| JOB |
How many of the lines below contain "removed"? Reply with only that figure.

| INPUT RECORDS |
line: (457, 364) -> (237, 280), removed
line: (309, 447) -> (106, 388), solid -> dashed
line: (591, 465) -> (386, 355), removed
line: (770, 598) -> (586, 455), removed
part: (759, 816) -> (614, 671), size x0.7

| ANSWER BELOW |
3